Pour les futures itérations du dispositif, l’équipe de Northwestern envisage une technologie qui peut être associée aux smartphones et tablettes. Tout comme les écouteurs utilisent le Bluetooth pour interagir avec nos appareils, VoxeLite pourrait peut-être un jour se synchroniser avec les appareils pour transformer les écrans plats et lisses en interfaces texturées. Cela pourrait potentiellement conduire à des expériences d’achat en ligne plus réalistes, où les acheteurs peuvent sentir les textiles et les tissus avant de faire un achat. Cela pourrait également conduire à des cartes tactiles pour les personnes malvoyantes ou à des jeux plus interactifs, où les joueurs peuvent sentir l’étirement d’un élastique ou les rochers accidentés d’une falaise.
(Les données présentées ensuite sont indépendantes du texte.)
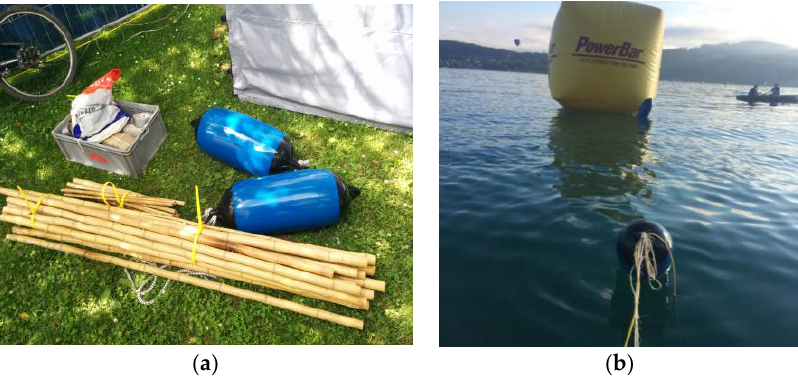
Figure 5. ( a ) Components of the underwater timing antenna; ( b ) Operation in the lake, view from the timing boat, in the background the yellow turning buoy, in the foreground the fender buoy.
« Ce qui rend cela le plus excitant, c’est la combinaison de la résolution spatiale et temporelle avec la portabilité, a conclu Sylvia Tan. Les gens ont tendance à se concentrer sur l’un de ces trois aspects parce que chacun représente un défi si difficile. Notre laboratoire avait déjà résolu la résolution temporelle avec l’électro-adhésion. Ensuite, mon défi était de le rendre spatialement distribué et portable. Cela a pris un certain temps pour en arriver là. Maintenant, nous menons des études pour comprendre comment les humains reçoivent et perçoivent réellement cette information tactile. »
Article : Towards human-resolution haptics: a high bandwidth, high density, wearable tactile display – Journal : Science Advances – DOI : Lien vers l’étude
Colgate est le professeur Walter P. Murphy de génie mécanique à la McCormick School of Engineering de Northwestern et directeur du Centre de recherche en ingénierie de la National Science Foundation sur Human AugmentatioN via Dexterity (HAND). Colgate et le co-auteur principal Michael Peshkin, l’Allen K. and Johnnie Cordell Breed Senior Professor of Design et professeur de génie mécanique à McCormick, sont des collaborateurs de longue date et des pionniers dans le domaine de la technologie haptique. Tan est une étudiante en doctorat au Center for Robotics and Biosystems de Northwestern, où elle est conseillée par Colgate et Peshkin.